TITLE: Program Officer, Great Learning
FUNDING AREAS: Early childhood education
CONTACT: Visit PeopleFinder for email and phone number (paid subscribers only)
IP TAKE: This funder has been an early childhood teacher, a case worker, and a policy advocate, so she knows the challenges involved in early childhood education. She and the William Penn Foundation seem approachable and willing to work with grantseekers wanting to improve quality of life for children in the City of Brotherly Love.
PROFILE: Rashanda Perryman brings a lifetime of experience in early childhood education and policy to her position at the William Penn Foundation. The Philadelphia-based funder works to improve the quality of life in Pennsylvania’s largest city, funding programs and projects in early childhood education and child care, K-12 education, arts and culture, and watershed protection. The foundation’s Closing the Achievement Gap program covers its early childhood and K-12 grantmaking activities.
Perryman joined the William Penn Foundation from the Children’s Defense Fund in Washington, D.C., where she was a senior policy associate. Prior to that, she was a policy associate at the Ounce of Prevention Fund in Chicatgo, where her responsibilities, included advocacy, outreach to public officials, and correspondence with constituents.
Perryman’s long history of involvement in childhood development and education is not limited to policy work. This funder has experience as a frontline service provider. She began her career as an early childhood teacher at a community-based center. From there, she went on to become a case worker in a program that helped families transition from public assistance to the work force. Perryman has a bachelor’s degree in early childhood education from Clark Atlanta University and a master’s degree in social work from the University of Texas at Arlington. This combination of service delivery and policy experience make Perryman a funder who knows firsthand the challenges faced by agencies and nonprofits striving to offer effective early childhood services.
Nonprofits seeking support from Perryman must remember first and foremost that their proposed programs or projects must serve low-income children in Philadelphia. Your organization does not necessarily have to be based in the City of Brotherly Love, but national organizations should demonstrate that the funded projects will impact the educational and child care needs of Philadelphians.
Therefore, majority of organizations receiving William Penn Foundation support are based in Philadelphia or in another Pennsylvania city. However, some national organizations have received funding for projects intended to impact the city’s children. Examples include:
- The National Council on Teacher Quality in Washington, D.C., which received $82,500 for a review of quality teacher preparation programs across the country, including programs in Pennsylvania
- The New Venture Fund in Washington, D.C., which received $75,000 for staffing and development of its Building 21 school model in Philadelphia
- The Schott Foundation for Public Education in Cambridge, MA, which received $75,000 to support Toward Education Voters, Pennsylvania’s statewide grassroots advocacy group supporting equitable school funding in Philadelphia and across the state
In the area of early childhood, Perryman is interested in projects that increase enrollment by low-income children in quality early care and education programs. She also is interested in ideas for improving the quality of existing child care and education providers. If you have an idea for increasing the number of quality child care and early childhood educators in Philadelphia, amid such challenges as low wages for these jobs, you will find a receptive audience in Perryman and the William Penn Foundation. Be prepared, however, to invest a great deal of thought and effort in developing a full proposal in response to the funder’s feedback.

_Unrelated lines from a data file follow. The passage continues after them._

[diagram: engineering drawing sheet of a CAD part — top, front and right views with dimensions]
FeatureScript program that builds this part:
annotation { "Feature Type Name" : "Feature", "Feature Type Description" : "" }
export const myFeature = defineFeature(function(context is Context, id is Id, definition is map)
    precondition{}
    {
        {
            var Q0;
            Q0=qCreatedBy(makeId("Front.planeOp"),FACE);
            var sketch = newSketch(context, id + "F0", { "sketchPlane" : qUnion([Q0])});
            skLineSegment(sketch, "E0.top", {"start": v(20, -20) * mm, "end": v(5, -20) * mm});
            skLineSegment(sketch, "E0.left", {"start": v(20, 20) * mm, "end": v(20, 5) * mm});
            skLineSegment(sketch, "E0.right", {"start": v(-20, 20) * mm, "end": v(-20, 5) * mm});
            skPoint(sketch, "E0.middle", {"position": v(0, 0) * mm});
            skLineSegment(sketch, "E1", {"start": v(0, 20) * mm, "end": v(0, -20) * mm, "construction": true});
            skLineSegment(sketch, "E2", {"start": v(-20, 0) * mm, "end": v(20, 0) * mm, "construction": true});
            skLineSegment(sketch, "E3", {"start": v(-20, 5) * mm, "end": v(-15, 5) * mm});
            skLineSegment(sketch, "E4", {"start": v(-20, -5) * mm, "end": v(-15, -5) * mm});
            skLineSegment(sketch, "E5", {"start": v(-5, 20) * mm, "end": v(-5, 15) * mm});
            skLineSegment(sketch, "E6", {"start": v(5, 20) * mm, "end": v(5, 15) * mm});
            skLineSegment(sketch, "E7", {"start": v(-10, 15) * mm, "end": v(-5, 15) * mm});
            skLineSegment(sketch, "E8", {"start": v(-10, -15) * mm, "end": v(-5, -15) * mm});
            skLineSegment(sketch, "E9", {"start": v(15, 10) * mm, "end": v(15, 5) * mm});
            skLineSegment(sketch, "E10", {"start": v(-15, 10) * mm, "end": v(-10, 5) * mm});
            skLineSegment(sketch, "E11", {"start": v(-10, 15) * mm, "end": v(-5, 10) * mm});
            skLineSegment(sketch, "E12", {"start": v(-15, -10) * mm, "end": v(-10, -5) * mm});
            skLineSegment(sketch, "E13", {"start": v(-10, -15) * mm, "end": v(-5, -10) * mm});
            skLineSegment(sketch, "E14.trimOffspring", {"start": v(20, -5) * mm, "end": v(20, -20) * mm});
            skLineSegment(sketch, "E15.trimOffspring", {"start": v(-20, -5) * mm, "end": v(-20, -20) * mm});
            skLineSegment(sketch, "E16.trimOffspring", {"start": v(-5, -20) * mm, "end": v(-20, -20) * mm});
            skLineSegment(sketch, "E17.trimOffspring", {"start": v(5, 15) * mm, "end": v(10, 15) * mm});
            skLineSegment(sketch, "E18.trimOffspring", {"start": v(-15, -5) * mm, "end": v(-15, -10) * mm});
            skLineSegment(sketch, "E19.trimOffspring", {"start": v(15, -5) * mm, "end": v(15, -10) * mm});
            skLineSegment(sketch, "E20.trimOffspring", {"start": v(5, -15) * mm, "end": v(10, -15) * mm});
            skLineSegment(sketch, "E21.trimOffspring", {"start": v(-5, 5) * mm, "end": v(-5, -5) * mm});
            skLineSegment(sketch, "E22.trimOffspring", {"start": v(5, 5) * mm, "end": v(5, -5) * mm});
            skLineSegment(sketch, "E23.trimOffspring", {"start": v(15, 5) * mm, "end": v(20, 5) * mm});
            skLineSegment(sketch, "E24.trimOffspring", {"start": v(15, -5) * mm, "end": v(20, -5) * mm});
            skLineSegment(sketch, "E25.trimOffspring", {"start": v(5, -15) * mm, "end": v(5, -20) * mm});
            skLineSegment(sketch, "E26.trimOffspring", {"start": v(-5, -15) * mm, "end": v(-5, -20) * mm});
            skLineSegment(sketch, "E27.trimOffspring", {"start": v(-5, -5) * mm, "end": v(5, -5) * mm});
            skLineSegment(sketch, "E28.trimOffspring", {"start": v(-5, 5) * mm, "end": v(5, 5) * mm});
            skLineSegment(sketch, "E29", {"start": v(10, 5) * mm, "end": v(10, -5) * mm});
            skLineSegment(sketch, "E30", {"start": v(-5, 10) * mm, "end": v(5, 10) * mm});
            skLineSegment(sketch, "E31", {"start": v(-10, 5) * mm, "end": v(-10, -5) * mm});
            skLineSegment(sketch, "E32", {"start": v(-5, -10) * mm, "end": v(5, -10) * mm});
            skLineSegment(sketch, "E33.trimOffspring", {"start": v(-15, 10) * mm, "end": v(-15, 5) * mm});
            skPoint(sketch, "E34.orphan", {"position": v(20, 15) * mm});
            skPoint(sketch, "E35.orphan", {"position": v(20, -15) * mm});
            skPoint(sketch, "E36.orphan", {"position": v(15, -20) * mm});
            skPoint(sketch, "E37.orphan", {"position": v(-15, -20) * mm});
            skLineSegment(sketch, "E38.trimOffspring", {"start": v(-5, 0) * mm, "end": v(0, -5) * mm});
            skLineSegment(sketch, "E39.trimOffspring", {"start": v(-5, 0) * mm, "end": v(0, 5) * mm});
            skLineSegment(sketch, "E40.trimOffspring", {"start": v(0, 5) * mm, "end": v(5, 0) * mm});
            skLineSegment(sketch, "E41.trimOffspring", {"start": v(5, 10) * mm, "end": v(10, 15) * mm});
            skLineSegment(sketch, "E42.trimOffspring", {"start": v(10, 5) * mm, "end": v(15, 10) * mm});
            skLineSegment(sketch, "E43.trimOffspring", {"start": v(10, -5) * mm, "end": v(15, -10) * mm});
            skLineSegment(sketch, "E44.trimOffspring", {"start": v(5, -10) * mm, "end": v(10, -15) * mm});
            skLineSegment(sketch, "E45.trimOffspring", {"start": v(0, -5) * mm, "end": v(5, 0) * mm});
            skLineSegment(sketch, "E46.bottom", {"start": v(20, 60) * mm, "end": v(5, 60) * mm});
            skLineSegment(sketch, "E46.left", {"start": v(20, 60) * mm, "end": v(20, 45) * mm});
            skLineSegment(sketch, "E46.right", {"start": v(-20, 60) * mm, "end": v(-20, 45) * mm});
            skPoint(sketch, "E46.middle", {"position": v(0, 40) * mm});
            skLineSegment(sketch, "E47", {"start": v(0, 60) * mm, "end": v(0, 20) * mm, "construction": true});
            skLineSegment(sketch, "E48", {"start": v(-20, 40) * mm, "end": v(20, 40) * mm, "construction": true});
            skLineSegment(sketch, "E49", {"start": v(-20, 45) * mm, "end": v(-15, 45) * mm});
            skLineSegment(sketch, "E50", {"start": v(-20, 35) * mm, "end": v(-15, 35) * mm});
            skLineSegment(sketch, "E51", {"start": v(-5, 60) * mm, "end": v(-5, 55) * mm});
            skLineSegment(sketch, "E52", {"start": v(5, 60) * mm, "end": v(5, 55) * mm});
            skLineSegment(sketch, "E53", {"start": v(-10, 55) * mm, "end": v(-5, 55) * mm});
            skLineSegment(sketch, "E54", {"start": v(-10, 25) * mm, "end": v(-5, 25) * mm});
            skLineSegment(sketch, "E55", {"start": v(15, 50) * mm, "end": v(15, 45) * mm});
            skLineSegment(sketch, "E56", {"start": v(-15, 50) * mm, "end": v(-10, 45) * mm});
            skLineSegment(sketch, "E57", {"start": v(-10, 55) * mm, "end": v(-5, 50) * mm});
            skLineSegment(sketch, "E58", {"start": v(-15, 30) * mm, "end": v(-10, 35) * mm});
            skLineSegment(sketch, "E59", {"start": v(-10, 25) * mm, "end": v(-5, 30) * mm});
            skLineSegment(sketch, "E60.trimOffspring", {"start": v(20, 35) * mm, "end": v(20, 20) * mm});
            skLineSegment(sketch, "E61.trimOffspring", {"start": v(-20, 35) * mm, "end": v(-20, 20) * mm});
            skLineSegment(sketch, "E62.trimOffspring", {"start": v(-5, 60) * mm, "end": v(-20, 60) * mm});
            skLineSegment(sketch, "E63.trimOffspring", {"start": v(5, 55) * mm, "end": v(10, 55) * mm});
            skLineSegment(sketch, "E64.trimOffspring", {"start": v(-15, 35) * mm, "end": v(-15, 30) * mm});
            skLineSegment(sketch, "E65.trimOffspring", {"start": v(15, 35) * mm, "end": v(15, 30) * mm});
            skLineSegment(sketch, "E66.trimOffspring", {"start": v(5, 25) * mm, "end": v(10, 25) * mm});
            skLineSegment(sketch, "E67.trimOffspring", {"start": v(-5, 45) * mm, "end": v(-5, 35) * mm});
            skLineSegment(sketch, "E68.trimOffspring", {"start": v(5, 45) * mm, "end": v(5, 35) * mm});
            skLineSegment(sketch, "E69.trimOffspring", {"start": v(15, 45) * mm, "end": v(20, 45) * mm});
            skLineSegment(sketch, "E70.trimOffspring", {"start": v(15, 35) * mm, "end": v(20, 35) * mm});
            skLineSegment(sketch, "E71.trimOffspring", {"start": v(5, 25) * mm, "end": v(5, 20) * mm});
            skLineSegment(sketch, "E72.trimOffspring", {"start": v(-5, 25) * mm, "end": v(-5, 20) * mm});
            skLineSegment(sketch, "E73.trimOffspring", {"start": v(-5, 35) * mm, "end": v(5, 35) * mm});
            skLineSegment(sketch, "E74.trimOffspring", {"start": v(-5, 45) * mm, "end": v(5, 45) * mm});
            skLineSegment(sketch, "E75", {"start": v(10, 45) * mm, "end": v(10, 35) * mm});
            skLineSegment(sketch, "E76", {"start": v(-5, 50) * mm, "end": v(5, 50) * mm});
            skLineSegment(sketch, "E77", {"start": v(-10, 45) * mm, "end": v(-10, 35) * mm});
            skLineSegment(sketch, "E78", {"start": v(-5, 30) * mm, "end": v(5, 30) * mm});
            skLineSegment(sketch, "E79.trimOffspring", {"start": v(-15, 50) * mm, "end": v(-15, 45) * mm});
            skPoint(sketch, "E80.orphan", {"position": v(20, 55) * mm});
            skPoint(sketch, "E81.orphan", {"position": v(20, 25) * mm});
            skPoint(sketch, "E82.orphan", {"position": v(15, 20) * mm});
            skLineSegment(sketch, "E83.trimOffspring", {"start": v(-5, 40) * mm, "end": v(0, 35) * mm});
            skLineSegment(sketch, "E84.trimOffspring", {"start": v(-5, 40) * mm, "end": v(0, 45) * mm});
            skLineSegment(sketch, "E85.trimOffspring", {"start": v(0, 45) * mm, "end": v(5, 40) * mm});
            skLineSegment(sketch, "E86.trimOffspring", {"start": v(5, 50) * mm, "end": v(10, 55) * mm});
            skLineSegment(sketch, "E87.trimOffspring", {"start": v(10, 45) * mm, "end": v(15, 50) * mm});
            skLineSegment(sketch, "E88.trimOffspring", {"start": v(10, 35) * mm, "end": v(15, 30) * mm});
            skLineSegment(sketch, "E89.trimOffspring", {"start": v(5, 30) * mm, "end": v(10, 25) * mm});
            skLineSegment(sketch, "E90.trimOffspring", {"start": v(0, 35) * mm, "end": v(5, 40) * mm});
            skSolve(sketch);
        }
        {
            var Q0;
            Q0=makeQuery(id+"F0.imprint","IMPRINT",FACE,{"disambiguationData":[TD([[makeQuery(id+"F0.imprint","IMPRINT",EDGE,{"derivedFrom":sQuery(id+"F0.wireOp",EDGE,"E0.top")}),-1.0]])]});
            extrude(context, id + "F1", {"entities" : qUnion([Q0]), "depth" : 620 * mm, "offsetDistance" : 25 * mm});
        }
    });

This funder’s goals for K-12 education include ensuring that low-income Philadelphia students have greater access to a quality education and that there are more skilled teachers and principals available to teach them. Perryman is interested in projects that replicate documented successful school practices, and ensure a strong pipeline of talented educators and school leaders. She also is interested in actionable research that guides best practices, with an emphasis on action. Research for its own sake is not what this funder is looking for; funded evaluation and research projects should aim for translating research findings into practical applications that improve student achievement.
The William Penn Foundation’s grantmaking process is one that emphasizes transparency and strives not to burden organizations’ time with preparing proposals. This foundation prefers to work with organizations, helping them develop and refine their ideas before preparing full proposals. At any time during the year, organizations can submit a general inquiry that outlines their proposed project. This enables grantseekers to get the funder’s initial read on the idea before completing a full proposal. The foundation reviews an inquiry within 30 days of receipt, and can either request additional information, set up a meeting for further discussion, or decline the proposal.